Jiaan looked up now and met the woman’s odd, light eyes. She had taken off her robe in the warmth of the fire and wore only a thin shift, which revealed far too much of her moon-pale skin. Her hair looked like curling corn silk—unnatural. Jiaan smiled. “You are good,” he told her sincerely. “Good good!”
She grinned back at him—another universal human gesture. There were those who said the tribesfolk were djinn, or at least a djinn’s get, because of their pale skin and hair. Even that they had a djinn’s powers. Jiaan had scoffed, but he hadn’t
known;
now he did.
“My father said the Suud were the best trackers he’d ever seen,” Soraya told the peddler. “He took a troop into the badlands once, looking for some miners who’d gone missing, and they led him in circles for days. He said he’d never have gotten out if they hadn’t finally taken pity on him and led him to a trail up the cliff. He sent his men back and stayed on as their guest for several weeks.”
Jiaan suppressed a pang of startled jealousy. The commander hadn’t mentioned staying with the tribes to him, though he had told Jiaan that he thought the miners were dead. The only reason he’d been allowed to escape, he said, was because soon after he entered the desert, he’d come across a hunting party and had offered them neither violence nor insult, nor had he allowed his men to do so. He feared the miners hadn’t been so restrained.

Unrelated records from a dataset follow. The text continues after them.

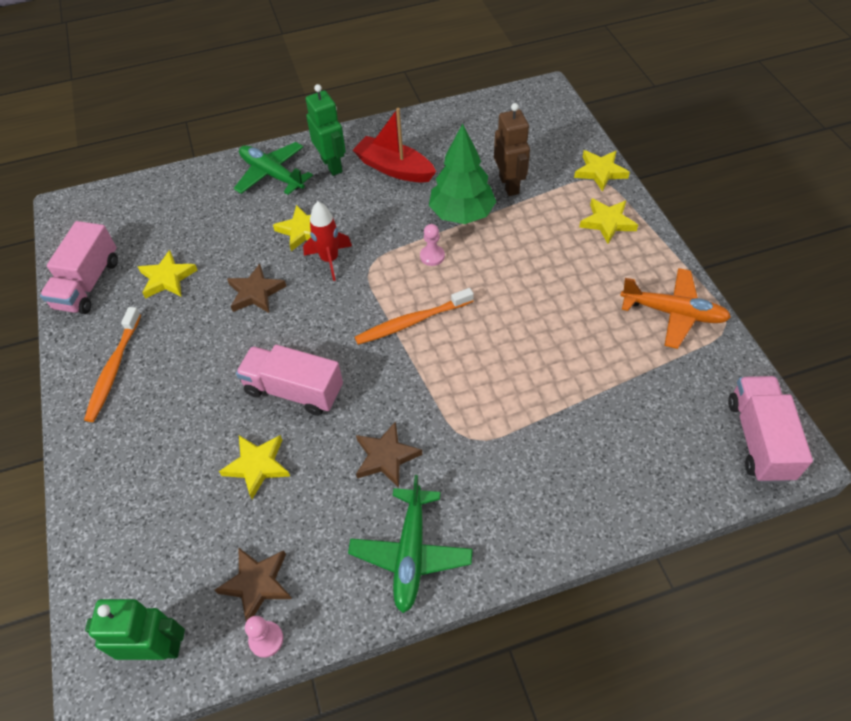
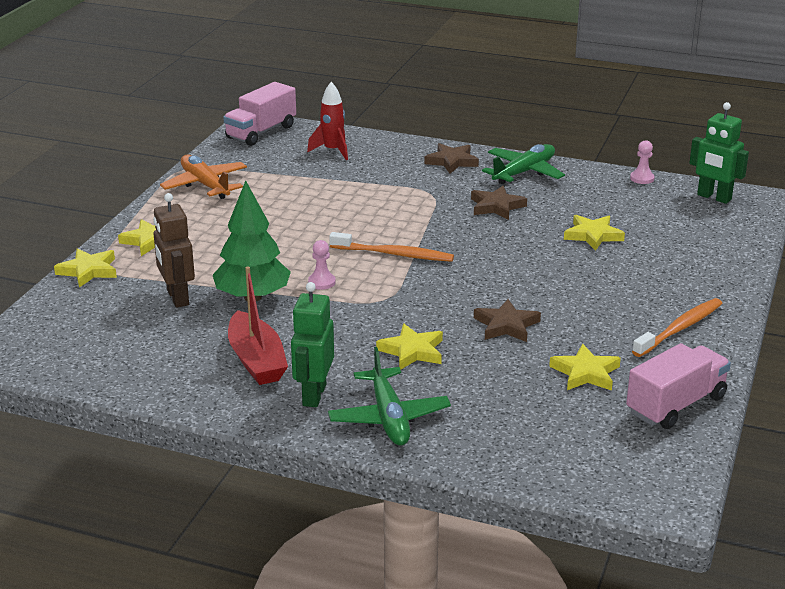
camera: 145 degrees left, 25 degrees down
(257, 584) = (633, 195): brown star -> brown star (452, 161)
(294, 390) = (530, 257): pink truck -> none
(329, 260) = (413, 318): red rocket -> red rocket (333, 151)
(509, 185) = (177, 298): brown robot -> brown robot turned 45 degrees counterclockwise

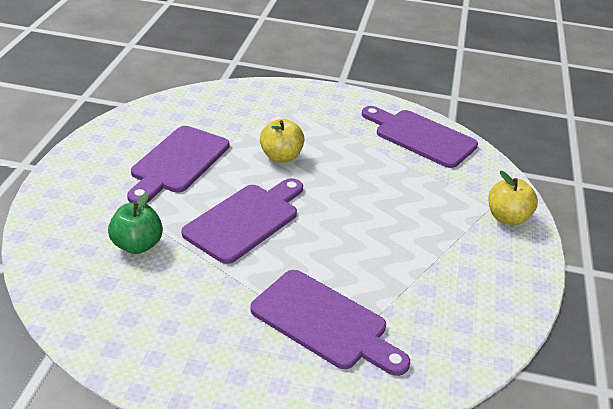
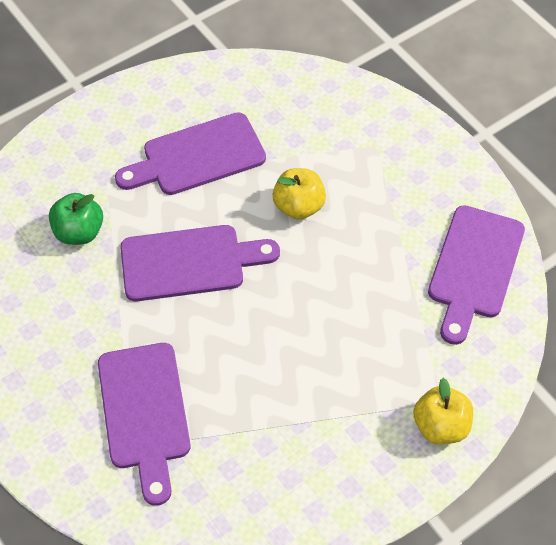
camera: 45 degrees right, 20 degrees up
(421, 137) = (474, 268): purple cutting board -> purple cutting board turned 150 degrees counterclockwise

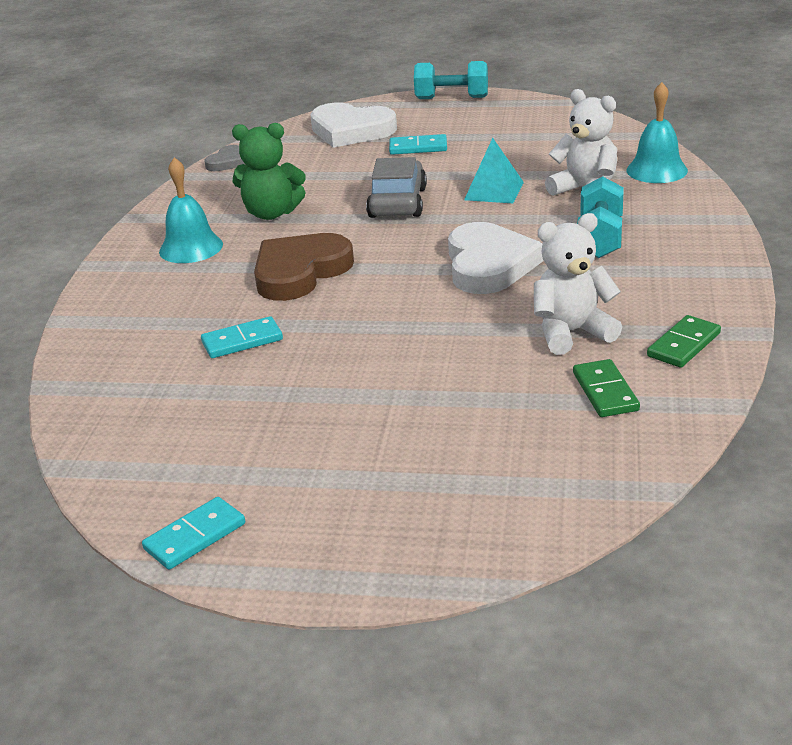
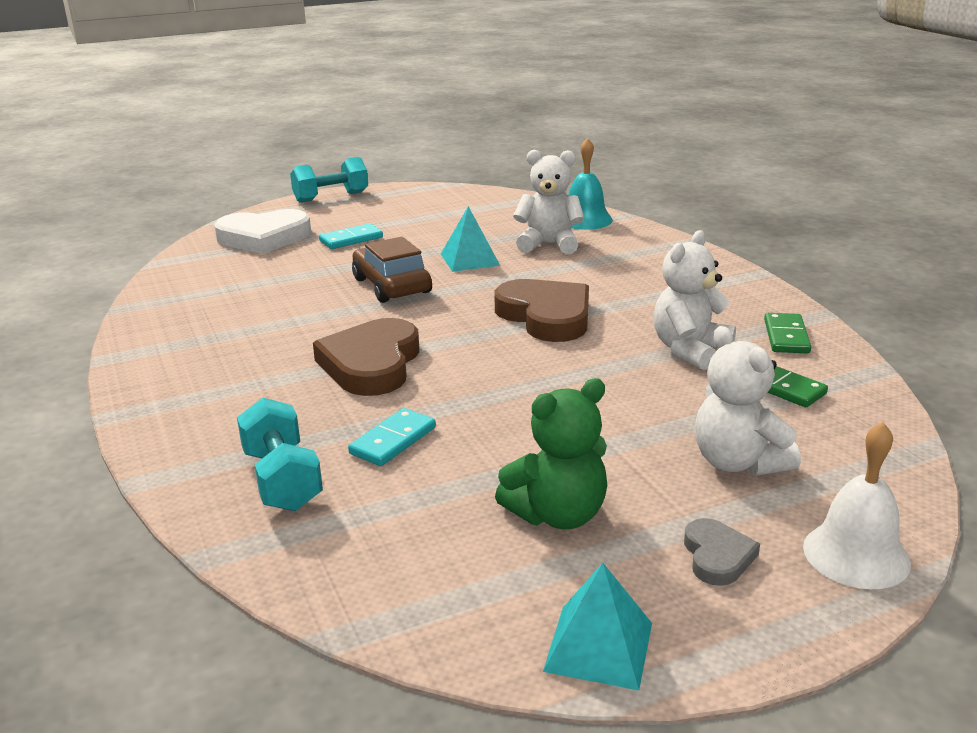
camera: 35 degrees left, 5 degrees down
(191, 248) = (217, 370): turquoise bell -> none
(195, 536) = (599, 646): turquoise domino -> turquoise pyramid
(227, 162) = (159, 287): grey heart -> grey heart (717, 556)
(271, 213) = (271, 321): green teddy bear -> green teddy bear (558, 514)
(398, 202) = (392, 286): grey car -> brown car
(460, 549) = (856, 554): none -> white bell
(472, 444) = (738, 462): none -> white teddy bear
(489, 265) = (546, 316): white heart -> brown heart
(600, 238) = (610, 276): turquoise dumbbell -> turquoise dumbbell (282, 480)

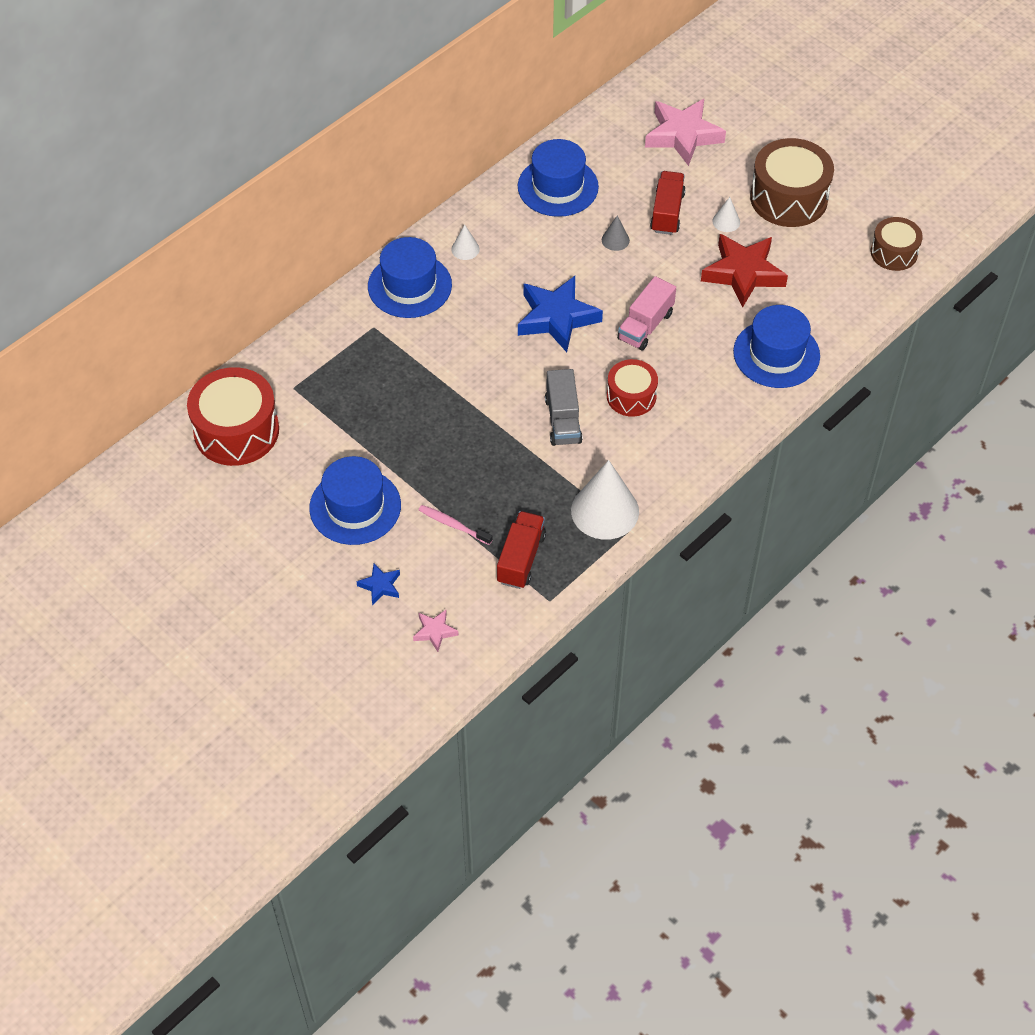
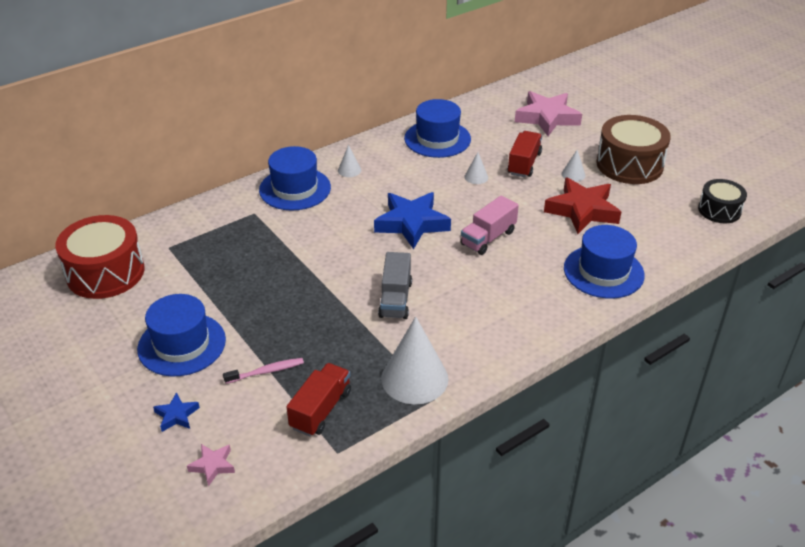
camera: 10 degrees right, 15 degrees down
(453, 525) = (266, 371): pink toothbrush -> pink toothbrush turned 120 degrees clockwise
(615, 240) = (476, 177): grey cone -> white cone
(631, 396) = (463, 288): red drum -> none
(894, 253) = (719, 210): brown drum -> black drum

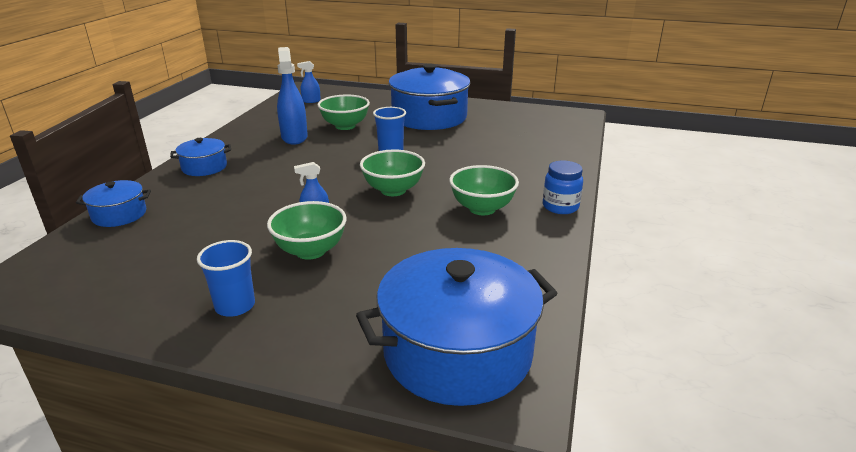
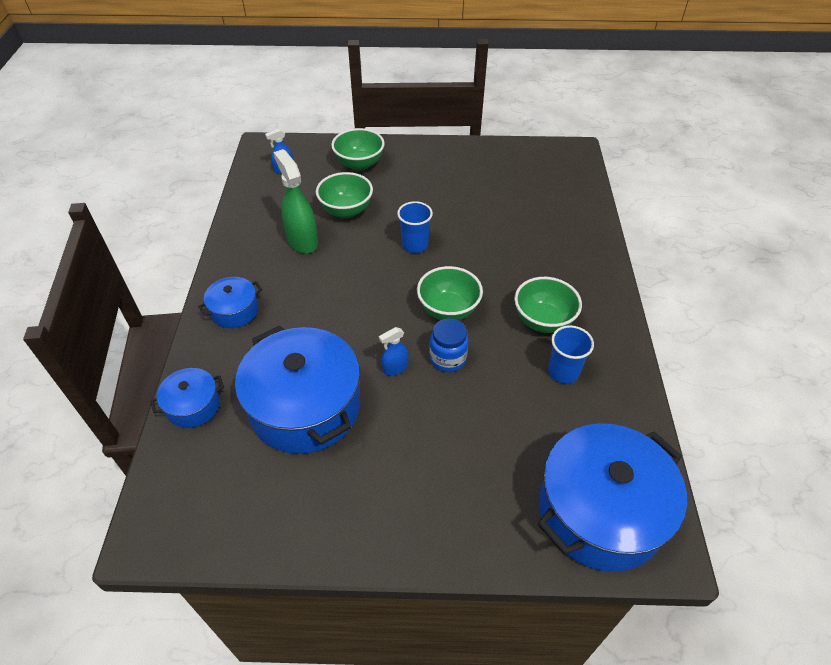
camera: 15 degrees left, 20 degrees up
(235, 306) = (387, 504): blue cup -> blue cup (563, 372)
(294, 137) = (302, 241): blue spray bottle -> green spray bottle
(310, 251) = (415, 416): green bowl -> green bowl (359, 164)
(429, 117) = (427, 179): blue pot -> blue pot (305, 407)
(560, 207) = (611, 304): blue jar -> blue jar (448, 359)

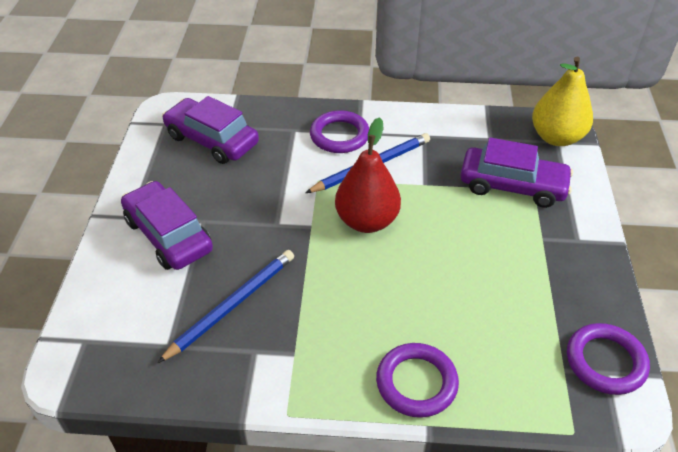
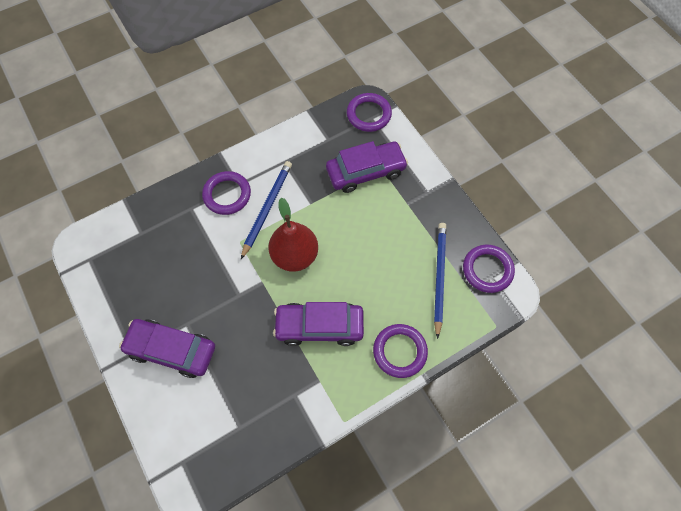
camera: 35 degrees left, 20 degrees up
(212, 140) = (138, 252): purple car -> purple car (319, 326)
(232, 305) = (256, 373): blue pencil -> blue pencil (439, 277)
(556, 137) = (368, 114): yellow pear -> purple ring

“But why would miners come here at all?” Jiaan wondered aloud. It wasn’t quite as desolate as it had looked from above; there was grass, in scattered brown clumps, and bushes and even small trees by the stream not far from their camp. The desert obviously supported life, for the Suud tribes lived here, but he saw nothing that might lure anyone from more verdant lands. Unless…“I’ve never heard of the Suud trading anything but baskets. Is there gold here? Gems?”
The peddler snorted. “Nothing so useless. Probably nothing at all, but the mining camps are full of rumors that there’s iron ore in the desert that makes better steel than anything we get out of the mountains. A few fools go looking for it every year.”
“That’s right,” said Jiaan. “You sell in the mining camps. But why call them fools? A sword that won’t break is worth its weight in gold, and might sell for even more, if it’s well proven.”
“Oh, I’ve nothing but respect for good steel,” said the peddler. “I’m calling them fools because most of them don’t come back, and there’s no treasure of any kind worth dying for.”
A true peasant attitude. Jiaan looked at the lady, hoping she wouldn’t spoil the moment of amity by saying so. She pressed her lips together and looked down. The firelight revealed nothing in her smooth, sculpted face, but it occurred to Jiaan that she also might not be coming back.
THEY REACHED THE OLD CROFT around midday. The tribesman had joined them when they awoke, and his command of the Faran language was good enough to convey that their pursuers had left the badlands and were waiting for them to come back up the trail they’d used to descend. The other two huntsmen had joined them, even the man with the broken head. Jiaan was glad to hear it, and he was even more relieved when they left the desert by a different trail, which led up a small canyon and made him fear for his life in only a handful of places.
The croft was tucked into a snug mountain valley. The commander had discovered it on his expedition to the desert, but it had been abandoned even then. He didn’t think it was remarkable enough that any of the men who’d been with him would remember it.